Count the lines in the rows below that contain the string "sobre", treating uppercase and lowercase letters as different. Reply with that number alone.

---

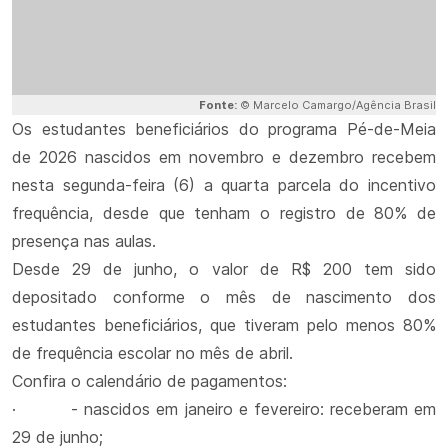
Fonte:
© Marcelo Camargo/Agência Brasil
Os estudantes beneficiários do programa Pé-de-Meia
de 2026 nascidos em novembro e dezembro recebem
nesta segunda-feira (6) a quarta parcela do incentivo
frequência, desde que tenham o registro de 80% de
presença nas aulas.
Desde 29 de junho, o valor de R$ 200 tem sido
depositado conforme o mês de nascimento dos
estudantes beneficiários, que tiveram pelo menos 80%
de frequência escolar no mês de abril.
Confira o calendário de pagamentos:
· - nascidos em janeiro e fevereiro: receberam em
29 de junho;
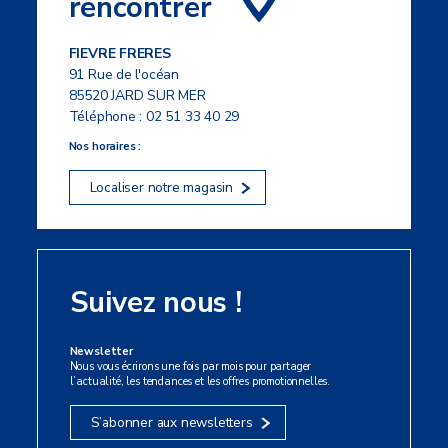
rencontrer
FIEVRE FRERES
91 Rue de l'océan
85520 JARD SUR MER
Téléphone :
02 51 33 40 29
Nos horaires :
Localiser notre magasin
Suivez nous !
Newsletter
Nous vous écrirons une fois par mois pour partager
l’actualité, les tendances et les offres promotionnelles.
S’abonner aux newsletters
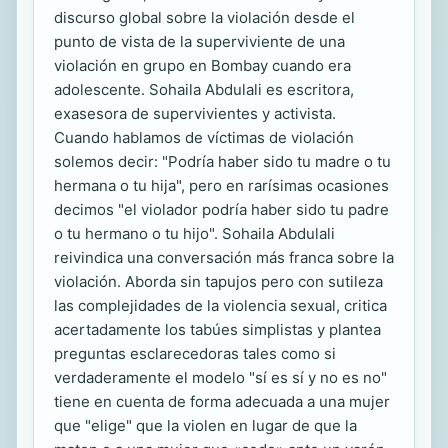
discurso global sobre la violación desde el
punto de vista de la superviviente de una
violación en grupo en Bombay cuando era
adolescente. Sohaila Abdulali es escritora,
exasesora de supervivientes y activista.
Cuando hablamos de víctimas de violación
solemos decir: "Podría haber sido tu madre o tu
hermana o tu hija", pero en rarísimas ocasiones
decimos "el violador podría haber sido tu padre
o tu hermano o tu hijo". Sohaila Abdulali
reivindica una conversación más franca sobre la
violación. Aborda sin tapujos pero con sutileza
las complejidades de la violencia sexual, critica
acertadamente los tabúes simplistas y plantea
preguntas esclarecedoras tales como si
verdaderamente el modelo "sí es sí y no es no"
tiene en cuenta de forma adecuada a una mujer
que "elige" que la violen en lugar de que la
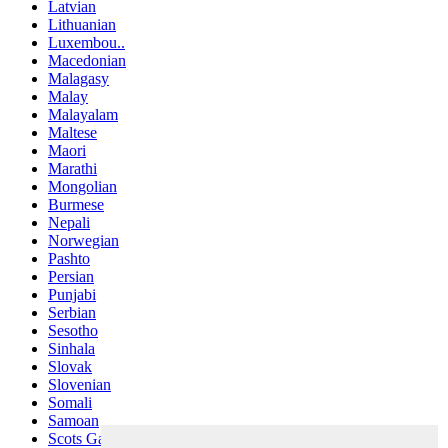
Latvian
Lithuanian
Luxembou..
Macedonian
Malagasy
Malay
Malayalam
Maltese
Maori
Marathi
Mongolian
Burmese
Nepali
Norwegian
Pashto
Persian
Punjabi
Serbian
Sesotho
Sinhala
Slovak
Slovenian
Somali
Samoan
Scots Gaelic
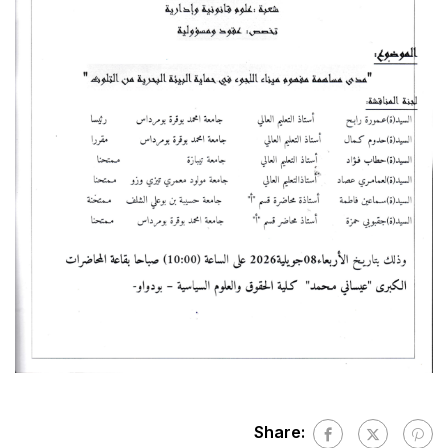
Share:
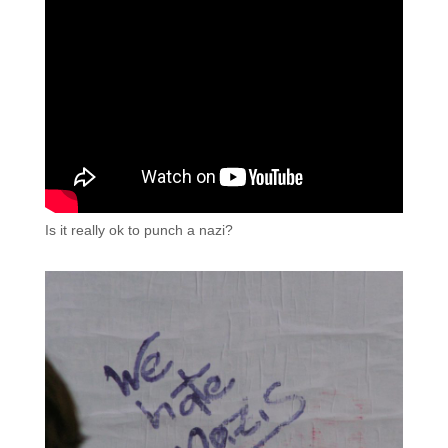
Is it really ok to punch a nazi?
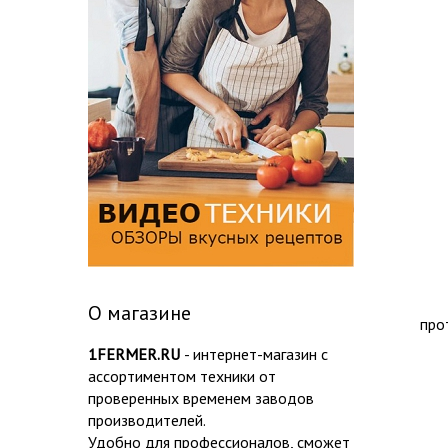
О магазине
про
1FERMER.RU
- интернет-магазин с
ассортиментом техники от
проверенных временем заводов
производителей.
Удобно для профессионалов, сможет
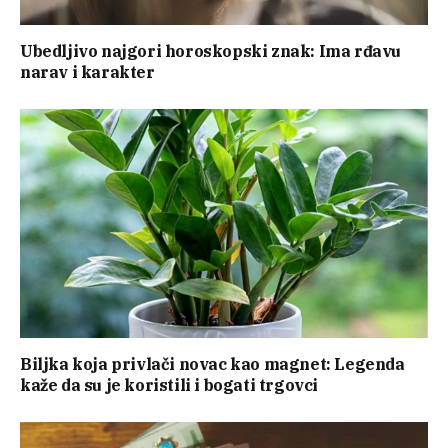
Ubedljivo najgori horoskopski znak: Ima rđavu
narav i karakter
Biljka koja privlači novac kao magnet: Legenda
kaže da su je koristili i bogati trgovci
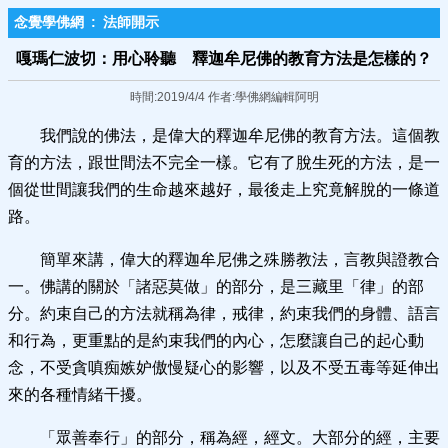
念覺學佛網
:
法師開示
嘎瑪仁波切：用心聆聽 釋迦牟尼佛的教育方法是怎樣的？
時間:2019/4/4 作者:學佛網編輯阿明
我們說的佛法，是偉大的釋迦牟尼佛的教育方法。這個教
育的方法，跟世間法不完全一樣。它有了脫生死的方法，是一
個從世間讓我們的生命越來越好，最後走上究竟解脫的一條道
路。
簡單來講，偉大的釋迦牟尼佛之殊勝教法，言教與證教合
一。佛講的關於「諸惡莫做」的部分，是三藏里「律」的部
分。約束自己的方法就稱為律，戒律，約束我們的身體、語言
和行為，更重點的是約束我們的內心，怎麼讓自己的起心動
念，不受貪嗔痴嫉妒傲慢疑心的影響，以及不受五毒等延伸出
來的各種情緒干擾。
「眾善奉行」的部分，稱為經，經文。大部分的經，主要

---

▶ _EXERCISE RESPONSE_
2